As filed with the Securities and Exchange Commission on September 19, 2000
Registration No. 333-

SECURITIES AND EXCHANGE COMMISSION
Washington, D.C. 20549

FORM S-8

REGISTRATION STATEMENT
under
THE SECURITIES ACT OF 1933

PHONE.COM, INC.
(Exact name of Registrant as specified in its charter)

            Delaware                                      94-3219054
     (State of incorporation)               (I.R.S. Employer Identification No.)

                             800 Chesapeake Drive
                        Redwood City, California 94063
                   (Address of principal executive offices)
                            _______________________

                       1999 Employee Stock Purchase Plan
                                1996 Stock Plan
                           (Full title of the Plan)

                                Alain Rossmann
                     Chairman and Chief Executive Officer
                                Phone.com, Inc.
                             800 Chesapeake Drive
                        Redwood City, California 94063
                                (650) 562-0200
(Name, address and telephone number, including area code, of agent for service)
                            _______________________
                                   Copy to:

                               Mark A. Medearis
                                 Edward Y. Kim
                               Venture Law Group
                          A Professional Corporation
                              2775 Sand Hill Road
                         Menlo Park, California 94025
                                (650) 854-4488

                               Page 1 of 9 Pages
                            Exhibit Index on Page 9



              (Calculation of Registration Fee on following page)

-------------------------------------------------------------------------------------------------------------
                                       CALCULATION OF REGISTRATION FEE
-------------------------------------------------------------------------------------------------------------
                                                           Proposed
                                                            Maximum          Proposed
                                       Maximum Amount      Offering          Maximum
                                           to be           Price Per        Aggregate            Amount of
Title of Securities to be Registered   Registered(1)         Share        Offering Price      Registration Fee
--------------------------------------------------------------------------------------------------------------
1999 Employee Stock Purchase Plan
 Common Stock,
 $0.001 par value...................      828,163 Shares    $75.33125(2)   $ 62,386,554        $16,470.05

1996 Stock Plan
 Common Stock,
 $0.001 par value...................    3,000,000 Shares    $88.625(3)     $265,875,000        $70,191.00

               TOTAL                    3,828,163 Shares                   $328,261,554        $86,661.05
               -----


(1) This Registration Statement shall also cover any additional shares of Common Stock which become issuable under any Plan being registered pursuant to this Registration Statement by reason of any stock dividend, stock split, recapitalization or any other similar transaction effected without the receipt of consideration which results in an increase in the number of the Registrant's outstanding shares of Common Stock.

(2) Estimated in accordance with Rule 457(h) under the Securities Act of 1933 (the "Securities Act") solely for the purpose of calculating the registration fee. The computation is based upon the average of the high and low sale prices of the Common Stock as reported on The Nasdaq National Market on September 13, 2000, multiplied by 85%, which is the percentage of the trading purchase price applicable to purchases under the referenced Plan.

(3) Estimated in accordance with Rule 457(h) under the Securities Act solely for the purpose of calculating the registration fee. The computation with respect to unissued options is based upon the average high and low sale prices of the Common Stock as reported on the Nasdaq National Market on September 13, 2000.

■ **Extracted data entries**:
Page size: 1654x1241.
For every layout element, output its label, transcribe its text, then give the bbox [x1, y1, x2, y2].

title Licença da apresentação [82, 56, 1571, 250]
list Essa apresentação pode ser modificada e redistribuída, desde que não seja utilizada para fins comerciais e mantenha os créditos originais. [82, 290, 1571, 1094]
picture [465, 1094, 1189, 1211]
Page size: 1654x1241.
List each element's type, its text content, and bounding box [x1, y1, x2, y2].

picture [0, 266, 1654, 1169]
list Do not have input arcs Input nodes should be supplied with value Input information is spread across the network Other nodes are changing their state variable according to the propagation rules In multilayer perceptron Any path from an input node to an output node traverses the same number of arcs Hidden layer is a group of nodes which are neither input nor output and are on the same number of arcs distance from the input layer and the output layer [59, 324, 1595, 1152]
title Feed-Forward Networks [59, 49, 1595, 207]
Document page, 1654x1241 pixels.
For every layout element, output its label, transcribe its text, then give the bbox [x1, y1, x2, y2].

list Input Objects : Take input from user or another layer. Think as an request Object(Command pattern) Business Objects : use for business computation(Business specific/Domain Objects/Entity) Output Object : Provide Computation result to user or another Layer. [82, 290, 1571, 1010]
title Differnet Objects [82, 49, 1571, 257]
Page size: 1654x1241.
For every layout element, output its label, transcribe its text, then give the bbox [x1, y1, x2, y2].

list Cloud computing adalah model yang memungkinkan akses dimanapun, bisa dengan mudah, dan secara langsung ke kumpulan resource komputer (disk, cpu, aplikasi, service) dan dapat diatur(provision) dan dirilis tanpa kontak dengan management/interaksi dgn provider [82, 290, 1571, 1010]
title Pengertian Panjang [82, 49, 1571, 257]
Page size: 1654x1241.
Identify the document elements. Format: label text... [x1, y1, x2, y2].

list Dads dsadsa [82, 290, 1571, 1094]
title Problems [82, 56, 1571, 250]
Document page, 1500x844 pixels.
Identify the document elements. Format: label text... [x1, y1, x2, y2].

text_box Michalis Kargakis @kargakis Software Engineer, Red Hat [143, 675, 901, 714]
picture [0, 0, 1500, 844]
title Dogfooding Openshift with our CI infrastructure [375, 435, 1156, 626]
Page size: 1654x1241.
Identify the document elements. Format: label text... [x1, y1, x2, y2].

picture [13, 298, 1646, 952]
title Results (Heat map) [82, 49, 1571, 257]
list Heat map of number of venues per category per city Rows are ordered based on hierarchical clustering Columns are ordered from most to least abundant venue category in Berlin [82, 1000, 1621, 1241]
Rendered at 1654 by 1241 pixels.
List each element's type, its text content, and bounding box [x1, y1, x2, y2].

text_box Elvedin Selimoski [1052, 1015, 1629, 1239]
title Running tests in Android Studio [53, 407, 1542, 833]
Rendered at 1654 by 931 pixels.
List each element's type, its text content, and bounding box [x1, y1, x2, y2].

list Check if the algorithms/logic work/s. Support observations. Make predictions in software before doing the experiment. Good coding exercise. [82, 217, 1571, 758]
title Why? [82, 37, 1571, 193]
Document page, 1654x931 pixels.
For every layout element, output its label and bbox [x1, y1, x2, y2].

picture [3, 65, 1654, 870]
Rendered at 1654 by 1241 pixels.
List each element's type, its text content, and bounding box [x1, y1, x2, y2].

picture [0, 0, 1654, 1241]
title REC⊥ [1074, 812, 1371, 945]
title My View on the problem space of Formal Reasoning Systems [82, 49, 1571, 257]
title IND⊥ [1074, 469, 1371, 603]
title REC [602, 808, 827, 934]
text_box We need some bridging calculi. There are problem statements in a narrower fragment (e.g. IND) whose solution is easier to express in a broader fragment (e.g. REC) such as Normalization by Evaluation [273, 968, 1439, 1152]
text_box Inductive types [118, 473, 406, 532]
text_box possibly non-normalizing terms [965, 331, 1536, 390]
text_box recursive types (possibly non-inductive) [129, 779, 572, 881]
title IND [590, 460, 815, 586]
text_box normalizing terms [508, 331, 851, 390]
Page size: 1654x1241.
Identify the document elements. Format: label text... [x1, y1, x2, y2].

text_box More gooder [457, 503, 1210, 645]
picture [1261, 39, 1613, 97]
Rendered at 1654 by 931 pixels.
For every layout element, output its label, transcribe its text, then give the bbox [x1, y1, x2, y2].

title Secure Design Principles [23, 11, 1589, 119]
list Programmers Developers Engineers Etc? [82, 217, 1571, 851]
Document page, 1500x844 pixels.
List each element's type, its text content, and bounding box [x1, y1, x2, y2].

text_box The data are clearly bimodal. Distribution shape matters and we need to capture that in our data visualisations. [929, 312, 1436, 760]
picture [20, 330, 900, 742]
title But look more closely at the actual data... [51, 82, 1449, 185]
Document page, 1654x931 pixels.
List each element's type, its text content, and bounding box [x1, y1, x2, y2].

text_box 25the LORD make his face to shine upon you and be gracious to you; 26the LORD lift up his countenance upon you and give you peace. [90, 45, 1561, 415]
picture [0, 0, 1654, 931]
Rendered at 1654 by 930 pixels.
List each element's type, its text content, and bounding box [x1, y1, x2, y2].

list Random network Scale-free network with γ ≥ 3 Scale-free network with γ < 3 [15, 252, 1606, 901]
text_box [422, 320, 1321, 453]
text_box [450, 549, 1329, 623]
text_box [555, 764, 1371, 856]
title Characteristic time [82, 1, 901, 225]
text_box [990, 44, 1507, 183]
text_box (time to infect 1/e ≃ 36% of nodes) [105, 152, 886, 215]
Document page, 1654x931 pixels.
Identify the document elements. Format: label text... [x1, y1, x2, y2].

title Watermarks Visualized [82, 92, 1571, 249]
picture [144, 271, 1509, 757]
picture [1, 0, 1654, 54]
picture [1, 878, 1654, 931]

■ **EXERCISES**:
a. Return the part of the Phone.com registration statement starting with "(1) This Registration" and going on through "the referenced Plan.".
b. In the Phone.com registration statement, why is the proposed maximum offering price per share for the 1999 Employee Stock Purchase Plan based on 85% of the market price?

■ **SOLUTIONS BELOW**:
a.
(1) This Registration Statement shall also cover any additional shares of Common Stock which become issuable under any Plan being registered pursuant to this Registration Statement by reason of any stock dividend, stock split, recapitalization or any other similar transaction effected without the receipt of consideration which results in an increase in the number of the Registrant's outstanding shares of Common Stock.

(2) Estimated in accordance with Rule 457(h) under the Securities Act of 1933 (the "Securities Act") solely for the purpose of calculating the registration fee. The computation is based upon the average of the high and low sale prices of the Common Stock as reported on The Nasdaq National Market on September 13, 2000, multiplied by 85%, which is the percentage of the trading purchase price applicable to purchases under the referenced Plan.

b. The price is estimated under Rule 457(h) only to calculate the registration fee. It is the average of the high and low sale prices of the Common Stock on The Nasdaq National Market on September 13, 2000, multiplied by 85%. That figure is used because 85% is the percentage of the trading purchase price that applies to purchases under that plan.